Maze Runner: Cura Mortal!

2 anos após o lançamento do segundo filme da franquia, 2018 começa trazendo o último filme da saga Maze Runner. A Cura Mortal começa mostrando um pouco das consequências de A Prova de Fogo em um ritmo alucinado e todo recheado de ação. Essa estratégia adotada pelo diretor Wes Ball tem como objetivo empolgar o espectador com cenas de tiros, perseguições, manobras arriscadas e explosões. A essência e toque emocional é mantido, mostrando a união e companheirismo dos personagens logo no começo dessa nova empreitada, o que é uma marca de Maze Runner.

No capítulo final da saga Thomas, Newt, Brenda, Jorge, Caçarola e companhia partem em busca de resgatar um valioso recurso que o CRUEL agora mantém sob custódia, para isso terão que enfrentar um mundo de Cranks e a fúria do CRUEL enquanto marcham em direção a última cidade.

O prêmio de atuação dessa vez vai para Thomas Brodie-Sangster, que dá vida mais uma vez ao personagem Newt, porém a estrela da vez, o Dylan O’Brien não perde a vez e dá um show interpretando, o que tudo indica pela última vez, o personagem Thomas. Tommie para os mais íntimos.

É um final de saga. É onde as respostas de 3 filmes precisam ser respondidas. É quando se encerram vários ciclos, de personagens, de uma história e a sua, de acompanhar a aventura dos Clareanos. Esse desfecho foi direto e reto, foi um final que deveria acontecer, preencheu as mudanças com relação aos livros de forma condizente e empolgante para agradar um público que não necessariamente é o mesmo dos livros.

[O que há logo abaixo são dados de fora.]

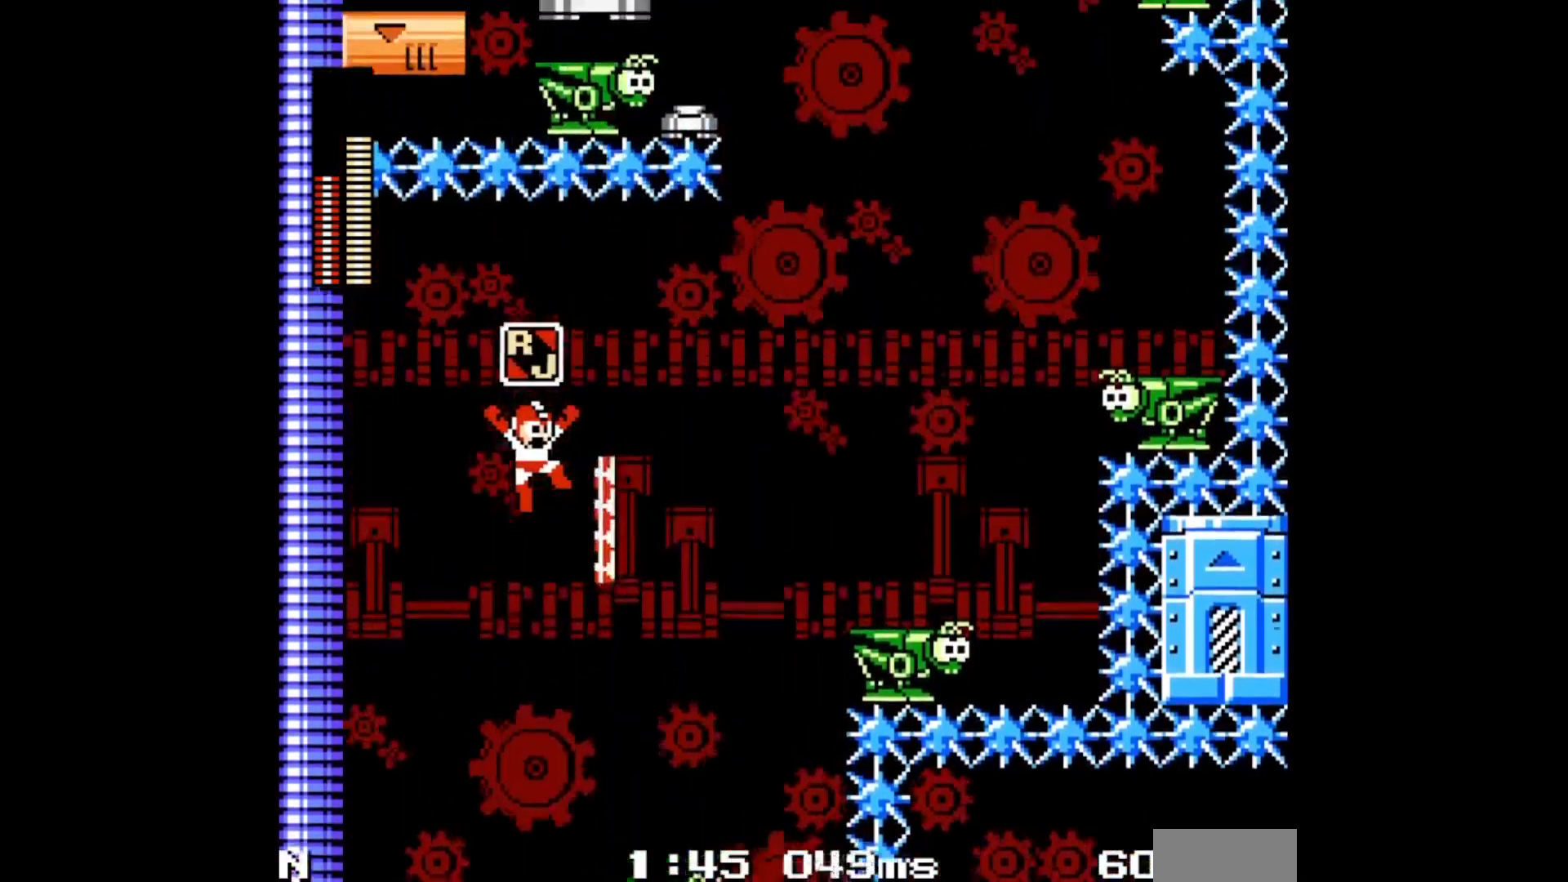
{"buttons": ["DPAD_UP"], "events": [[233, "DPAD_UP", "down"]]}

Comédia, Drama, Aventura, Ação, Drama, Lágrimas, Olhos Marejados, Lágrimas.. Já disse Lágrimas?
O filme empolga, e emociona muito.

A essência do livro está lá, só que o roteiro está longe de ser uma adaptação fiel, uma consequência da bola de neve de mudanças criada a partir do primeiro filme e foi escalada para os demais de forma crescente. Porém as mudanças não incomodam tanto quanto de outras sagas e até mesmo as de A Prova de Fogo.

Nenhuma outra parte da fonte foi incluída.